Alguna vez, todos hemos estado en Babia. Inclusive los que no saben dónde diablos queda ese paraje, le han regalado una visita. Y los hay que son huéspedes ilustres del lugar.

Babia existe, mi amigo lector, y no es más que una comarca de la provincia española de León. Se cuenta que en la baja Edad Media, la caza de osos, corzos y jabalíes era abundante por allá, y los reyes escogieron el sitio como estación para el reposo, a fin de alejarse de las intrigas palaciegas y el sopor de la política.

Aquel era algo así como su Honolulu. Los monarcas la pasaban de maravillas lejos del mundanal ruido, y cuando la curiosidad de los súbditos los hacía preguntar por sus señores, recibían de los ministros una lacónica respuesta: “Están en Babia”.

De entonces a la fecha, irse a Babia es estar con la mente distante, ausente, enajenado. En su Florilegio de Refranes, el sacerdote José María Sbarbi y Osuna afirma que por Babia se entiende comúnmente “el país de los tontos.
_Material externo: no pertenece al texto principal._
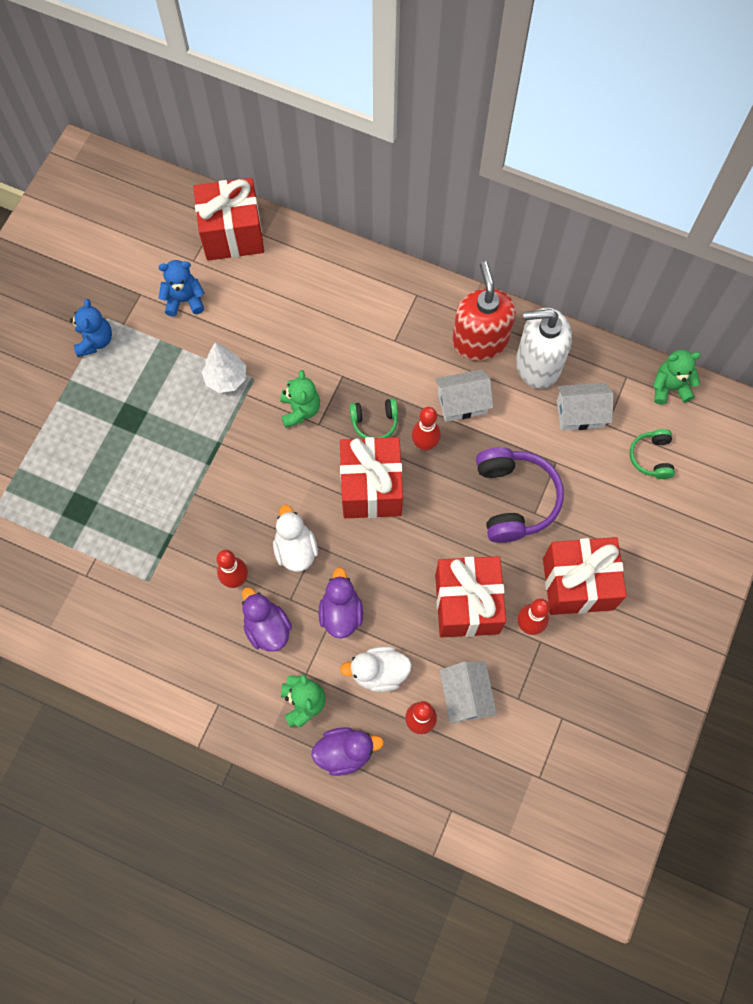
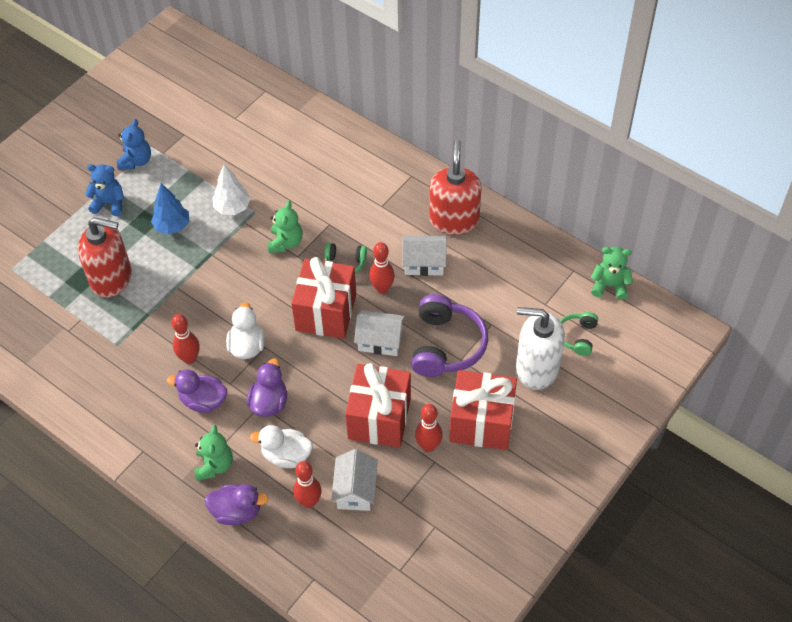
camera: 15 degrees right, 15 degrees down
(115, 498) = (112, 278): none -> red soap dispenser
(164, 417) = (172, 226): none -> blue tree
(184, 300) = (218, 145): blue teddy bear -> blue teddy bear (109, 203)
(232, 234) = (273, 104): red gift -> none
(267, 628) = (203, 401): purple duck -> purple duck turned 60 degrees counterclockwise
(537, 364) = (498, 246): white soap dispenser -> white soap dispenser (536, 368)
(580, 413) = (524, 291): white house -> white house (380, 341)

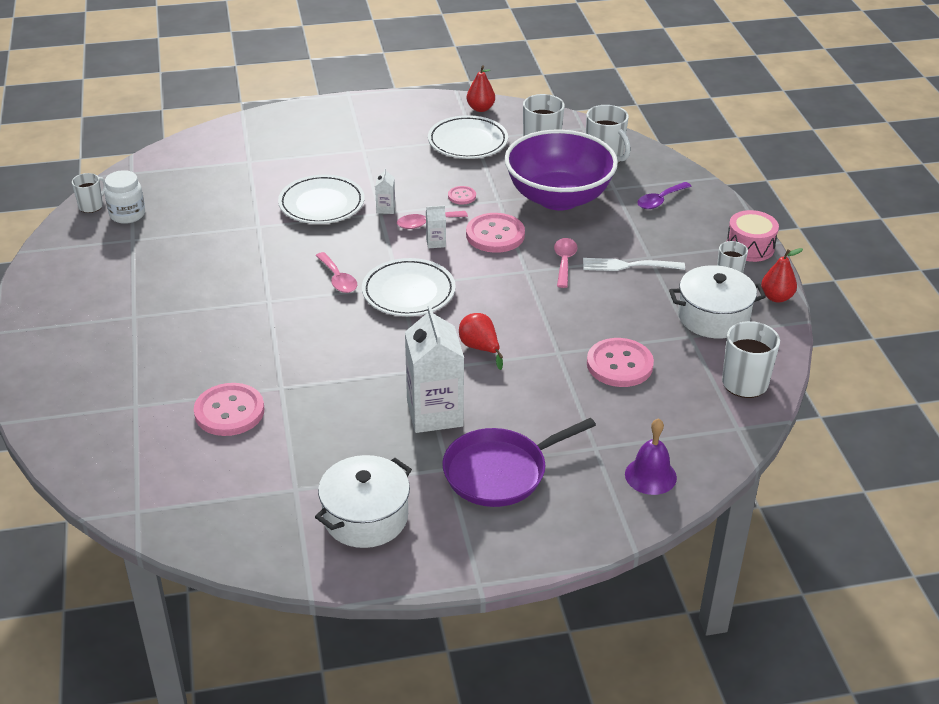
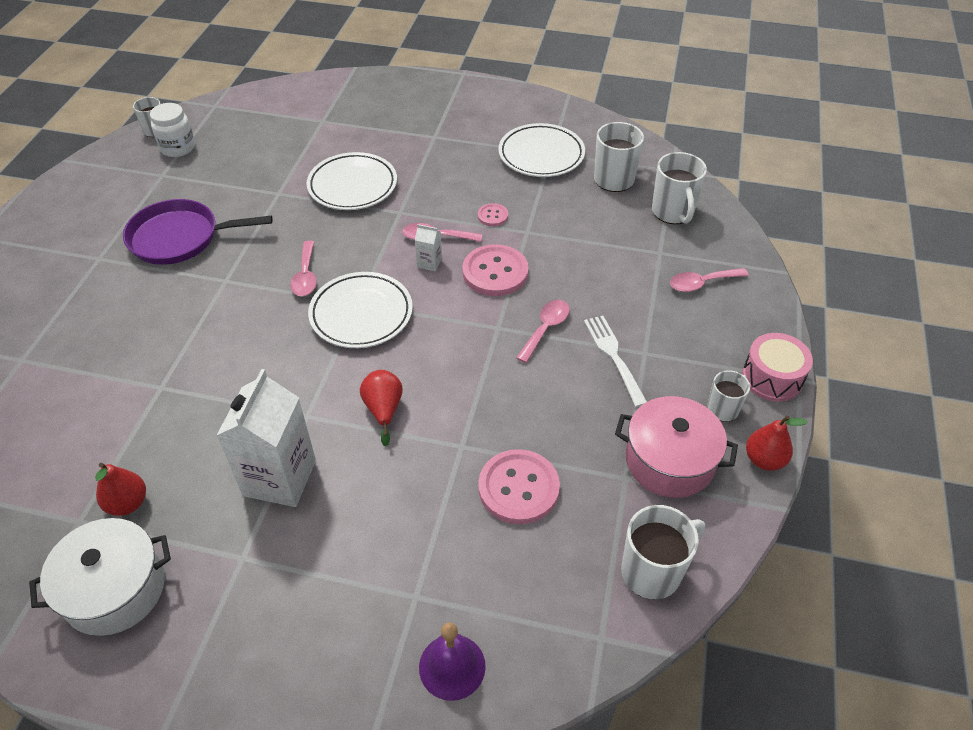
camera: 25 degrees right, 10 degrees up
(229, 411) = (93, 398): pink button -> none
(385, 208) = (408, 208): white carton -> none
(480, 108) = (579, 120): red pear -> red pear (127, 503)
(499, 472) = (290, 587): purple pan -> purple pan (179, 238)
(558, 198) = (591, 247): purple bowl -> none
(629, 265) = (614, 357): white fork -> white fork turned 45 degrees clockwise
(660, 200) = (702, 283): purple spoon -> pink spoon
(713, 317) = (669, 461): white pot -> pink pot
Por eso se dice que está en Babia el que se halla completamente distraído o alelado”.

Como lo definió hace mucho tiempo el lexicógrafo José María Iribarren, al final de cuentas Babia es un estado psicológico que se ubica entre el “dolce far niente” y el “no quiero saber nada”.

De eso se trata, pues. De estar comiendo lo que pica el camarada pollo.

París bien vale una misa

Casi nadie lo sabe, al parecer, pero esta frase que a menudo repetimos se le atribuye a uno de los gobernantes más honorables que dio Francia, Enrique IV.
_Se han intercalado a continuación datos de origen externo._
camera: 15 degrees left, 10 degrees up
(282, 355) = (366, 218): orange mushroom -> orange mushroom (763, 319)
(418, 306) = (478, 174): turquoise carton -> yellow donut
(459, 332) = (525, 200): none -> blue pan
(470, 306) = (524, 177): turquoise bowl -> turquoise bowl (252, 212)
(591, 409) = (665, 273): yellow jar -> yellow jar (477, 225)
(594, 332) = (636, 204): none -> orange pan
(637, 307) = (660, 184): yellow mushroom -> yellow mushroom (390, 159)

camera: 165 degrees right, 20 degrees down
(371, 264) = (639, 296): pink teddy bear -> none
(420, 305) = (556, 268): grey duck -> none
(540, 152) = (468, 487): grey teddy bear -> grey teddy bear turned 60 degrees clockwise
Dicen que la pronunció cuando se dirigía a ser coronado en la capital del país galo, para lo cual había tenido que abjurar de su fe protestante y convertirse al catolicismo. Fue en ese momento que escupió lo que luego sería un dicho inmortal: “Paris vaut bien une messe”.

Puede que lo haya hecho de veras, o tal vez  solo sea uno de tantos casos donde la leyenda le encasqueta hazañas o expresiones a la persona equivocada. Pero lo cierto es que el modismo encierra a la perfección la idea del sacrificio que se hace a cambio de un beneficio mayor, y de la dejación de algunas convicciones en el camino de obtener ventajas materiales.

¿Habrá seguido siendo calvinista de corazón el viejo Enrique IV, y únicamente ‘se disfrazó’ de católico para llegar al trono? ¿O será que el afán de poder lo hizo renunciar de verdad a sus creencias? ¿Valdrá París una misa?

Puede ser. Sin embargo, lo primero que vale París –seguro estoy- es la visita.